[BRIEF]: The reply should consist of the entire listing, word for word.

[RECORDS FOR THIS TASK]:
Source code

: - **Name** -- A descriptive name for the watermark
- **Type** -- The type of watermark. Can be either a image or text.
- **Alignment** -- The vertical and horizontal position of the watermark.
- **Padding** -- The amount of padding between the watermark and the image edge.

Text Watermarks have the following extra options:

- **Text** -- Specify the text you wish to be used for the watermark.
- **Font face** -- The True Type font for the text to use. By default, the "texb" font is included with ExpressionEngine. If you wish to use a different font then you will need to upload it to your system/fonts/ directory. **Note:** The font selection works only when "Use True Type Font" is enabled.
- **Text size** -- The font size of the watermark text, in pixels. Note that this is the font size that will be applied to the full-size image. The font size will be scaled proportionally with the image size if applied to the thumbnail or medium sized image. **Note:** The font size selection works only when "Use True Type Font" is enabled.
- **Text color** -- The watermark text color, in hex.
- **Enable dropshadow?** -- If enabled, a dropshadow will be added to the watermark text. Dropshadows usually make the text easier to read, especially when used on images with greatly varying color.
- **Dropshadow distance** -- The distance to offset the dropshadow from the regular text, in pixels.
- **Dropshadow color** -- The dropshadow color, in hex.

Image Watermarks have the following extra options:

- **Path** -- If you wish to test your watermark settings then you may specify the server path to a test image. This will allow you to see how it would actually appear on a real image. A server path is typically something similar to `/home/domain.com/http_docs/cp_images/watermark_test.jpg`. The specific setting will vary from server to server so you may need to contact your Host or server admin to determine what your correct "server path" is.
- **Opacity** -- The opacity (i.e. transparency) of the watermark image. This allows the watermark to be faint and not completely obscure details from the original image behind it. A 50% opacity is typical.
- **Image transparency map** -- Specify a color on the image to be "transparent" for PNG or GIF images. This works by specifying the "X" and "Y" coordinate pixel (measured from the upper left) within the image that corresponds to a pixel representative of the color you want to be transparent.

[WRITTEN SOLUTION]:
Source code

: - **Name** -- A descriptive name for the watermark
- **Type** -- The type of watermark. Can be either a image or text.
- **Alignment** -- The vertical and horizontal position of the watermark.
- **Padding** -- The amount of padding between the watermark and the image edge.

Text Watermarks have the following extra options:

- **Text** -- Specify the text you wish to be used for the watermark.
- **Font face** -- The True Type font for the text to use. By default, the "texb" font is included with ExpressionEngine. If you wish to use a different font then you will need to upload it to your system/fonts/ directory. **Note:** The font selection works only when "Use True Type Font" is enabled.
- **Text size** -- The font size of the watermark text, in pixels. Note that this is the font size that will be applied to the full-size image. The font size will be scaled proportionally with the image size if applied to the thumbnail or medium sized image. **Note:** The font size selection works only when "Use True Type Font" is enabled.
- **Text color** -- The watermark text color, in hex.
- **Enable dropshadow?** -- If enabled, a dropshadow will be added to the watermark text. Dropshadows usually make the text easier to read, especially when used on images with greatly varying color.
- **Dropshadow distance** -- The distance to offset the dropshadow from the regular text, in pixels.
- **Dropshadow color** -- The dropshadow color, in hex.

Image Watermarks have the following extra options:

- **Path** -- If you wish to test your watermark settings then you may specify the server path to a test image. This will allow you to see how it would actually appear on a real image. A server path is typically something similar to `/home/domain.com/http_docs/cp_images/watermark_test.jpg`. The specific setting will vary from server to server so you may need to contact your Host or server admin to determine what your correct "server path" is.
- **Opacity** -- The opacity (i.e. transparency) of the watermark image. This allows the watermark to be faint and not completely obscure details from the original image behind it. A 50% opacity is typical.
- **Image transparency map** -- Specify a color on the image to be "transparent" for PNG or GIF images. This works by specifying the "X" and "Y" coordinate pixel (measured from the upper left) within the image that corresponds to a pixel representative of the color you want to be transparent.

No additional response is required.